## WHAT YOU ARE ASKED TO DO
Going through the material below, output exactly the lines from the one containing "Business Continuity Strategies" through the one containing "rn Font has been downloaded", and no pictures.

## RECORDS FOR PROCESSING

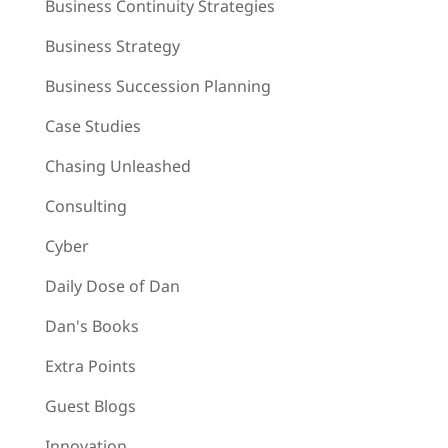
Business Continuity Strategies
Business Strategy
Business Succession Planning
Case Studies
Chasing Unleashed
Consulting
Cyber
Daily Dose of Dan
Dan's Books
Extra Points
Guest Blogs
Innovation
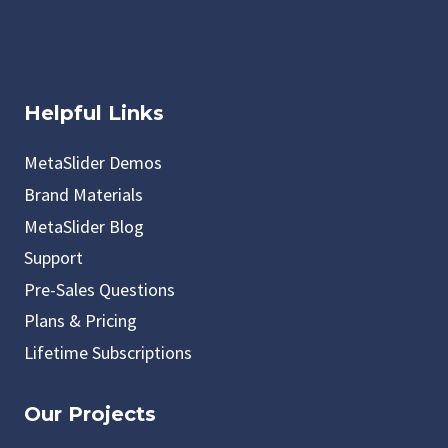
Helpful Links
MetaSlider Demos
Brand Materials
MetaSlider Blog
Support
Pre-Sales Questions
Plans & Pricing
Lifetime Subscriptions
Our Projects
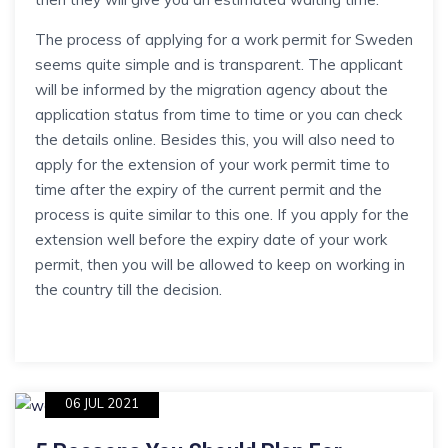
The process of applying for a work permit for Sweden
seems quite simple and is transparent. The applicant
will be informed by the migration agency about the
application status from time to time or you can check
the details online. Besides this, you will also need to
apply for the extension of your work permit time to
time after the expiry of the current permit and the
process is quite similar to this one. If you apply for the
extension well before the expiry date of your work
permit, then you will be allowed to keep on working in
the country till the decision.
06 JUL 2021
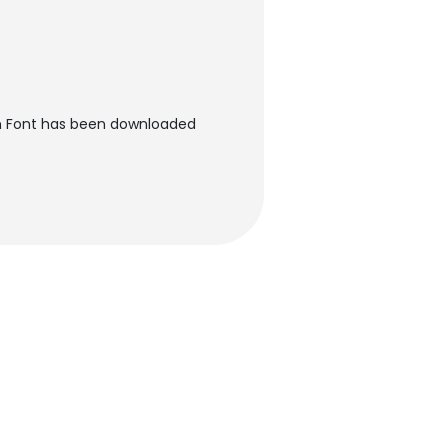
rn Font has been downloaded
---
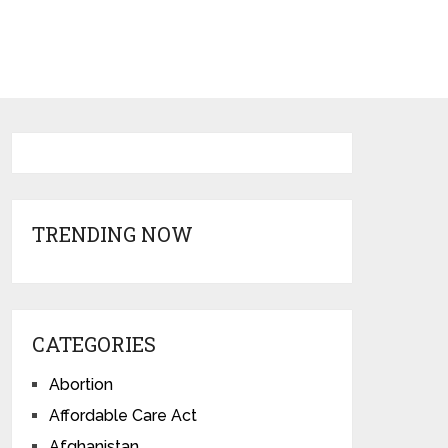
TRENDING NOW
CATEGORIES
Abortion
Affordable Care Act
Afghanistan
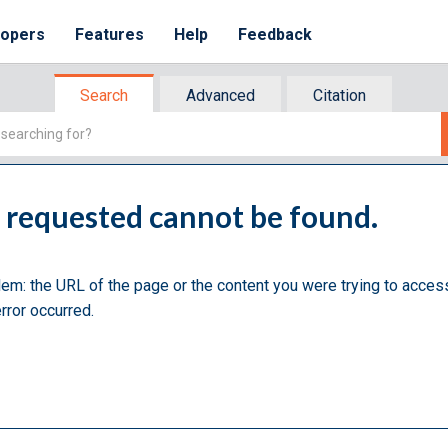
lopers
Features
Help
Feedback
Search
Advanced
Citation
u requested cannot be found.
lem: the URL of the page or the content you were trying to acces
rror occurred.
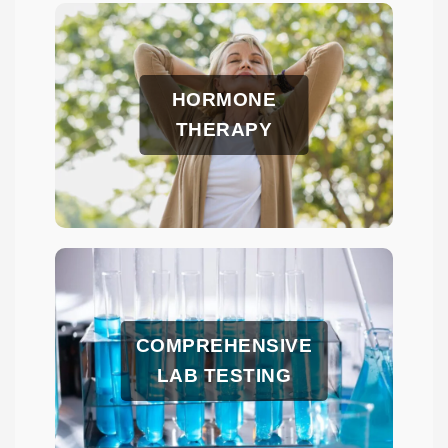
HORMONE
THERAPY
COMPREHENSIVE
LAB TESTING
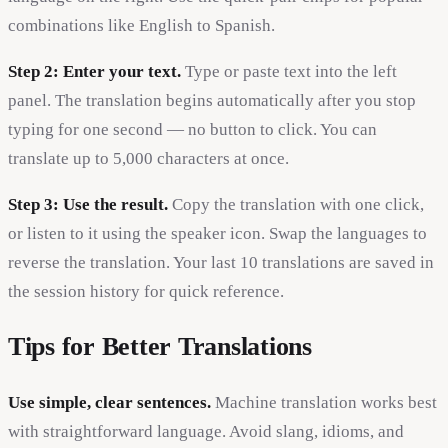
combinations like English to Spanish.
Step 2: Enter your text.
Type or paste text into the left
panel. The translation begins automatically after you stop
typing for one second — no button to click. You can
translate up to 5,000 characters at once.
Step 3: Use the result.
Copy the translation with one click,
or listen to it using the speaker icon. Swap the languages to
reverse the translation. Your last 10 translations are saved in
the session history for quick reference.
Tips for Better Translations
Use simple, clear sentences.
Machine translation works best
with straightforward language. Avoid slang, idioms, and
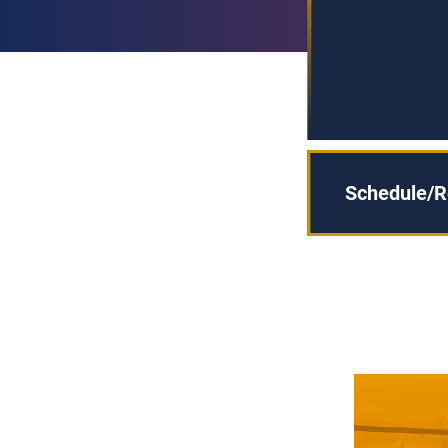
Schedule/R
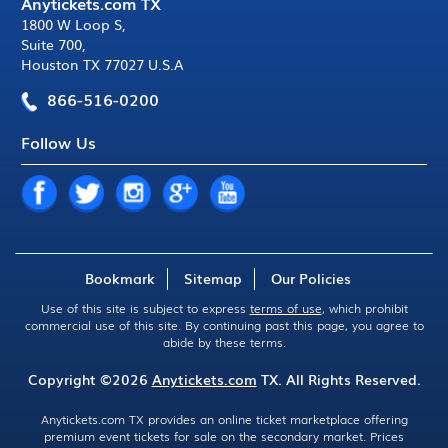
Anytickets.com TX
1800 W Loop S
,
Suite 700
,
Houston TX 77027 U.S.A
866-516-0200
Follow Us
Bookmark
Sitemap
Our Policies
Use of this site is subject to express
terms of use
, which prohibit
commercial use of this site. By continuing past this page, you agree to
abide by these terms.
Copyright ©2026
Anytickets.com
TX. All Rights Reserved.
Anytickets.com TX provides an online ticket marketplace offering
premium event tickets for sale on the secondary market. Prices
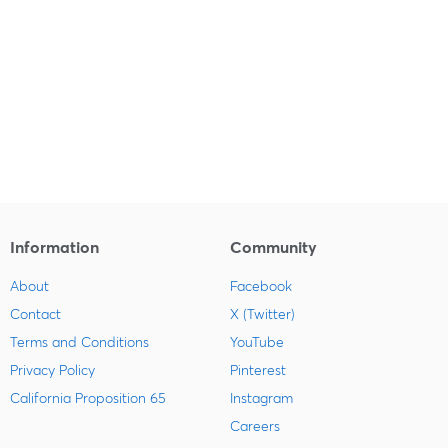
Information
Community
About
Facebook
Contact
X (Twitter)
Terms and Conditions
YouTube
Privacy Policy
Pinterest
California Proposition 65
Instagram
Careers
* * *
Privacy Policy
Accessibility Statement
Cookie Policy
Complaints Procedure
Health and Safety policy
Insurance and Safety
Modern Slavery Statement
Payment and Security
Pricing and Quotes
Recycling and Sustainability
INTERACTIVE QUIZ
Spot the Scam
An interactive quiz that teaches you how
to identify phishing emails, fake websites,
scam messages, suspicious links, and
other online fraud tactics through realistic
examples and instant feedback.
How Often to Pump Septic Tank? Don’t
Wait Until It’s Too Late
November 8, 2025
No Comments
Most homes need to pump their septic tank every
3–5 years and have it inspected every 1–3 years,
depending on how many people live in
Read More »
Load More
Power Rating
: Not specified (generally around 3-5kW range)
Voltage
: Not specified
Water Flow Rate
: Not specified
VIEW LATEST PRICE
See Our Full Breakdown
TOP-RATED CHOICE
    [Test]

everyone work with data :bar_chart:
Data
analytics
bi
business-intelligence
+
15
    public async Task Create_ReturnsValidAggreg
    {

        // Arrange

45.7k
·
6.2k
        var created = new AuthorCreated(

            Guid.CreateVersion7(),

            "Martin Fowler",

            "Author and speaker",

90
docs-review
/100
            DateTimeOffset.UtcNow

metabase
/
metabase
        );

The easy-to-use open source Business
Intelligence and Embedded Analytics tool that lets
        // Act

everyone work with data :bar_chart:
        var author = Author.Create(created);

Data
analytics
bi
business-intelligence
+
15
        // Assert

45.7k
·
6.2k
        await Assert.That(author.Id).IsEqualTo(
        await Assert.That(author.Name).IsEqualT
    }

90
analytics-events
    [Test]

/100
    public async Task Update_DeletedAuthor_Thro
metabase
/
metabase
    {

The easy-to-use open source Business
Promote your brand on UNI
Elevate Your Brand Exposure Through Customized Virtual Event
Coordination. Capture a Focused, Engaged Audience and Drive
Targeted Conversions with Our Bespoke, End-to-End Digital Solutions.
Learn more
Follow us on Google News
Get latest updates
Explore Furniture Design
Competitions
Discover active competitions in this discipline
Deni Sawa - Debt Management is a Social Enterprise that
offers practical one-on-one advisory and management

## RESULT OF THIS EXERCISE
Business Continuity Strategies
Business Strategy
Business Succession Planning
Case Studies
Chasing Unleashed
Consulting
Cyber
Daily Dose of Dan
Dan's Books
Extra Points
Guest Blogs
Innovation
Helpful Links
MetaSlider Demos
Brand Materials
MetaSlider Blog
Support
Pre-Sales Questions
Plans & Pricing
Lifetime Subscriptions
Our Projects
The process of applying for a work permit for Sweden
seems quite simple and is transparent. The applicant
will be informed by the migration agency about the
application status from time to time or you can check
the details online. Besides this, you will also need to
apply for the extension of your work permit time to
time after the expiry of the current permit and the
process is quite similar to this one. If you apply for the
extension well before the expiry date of your work
permit, then you will be allowed to keep on working in
the country till the decision.
06 JUL 2021
rn Font has been downloaded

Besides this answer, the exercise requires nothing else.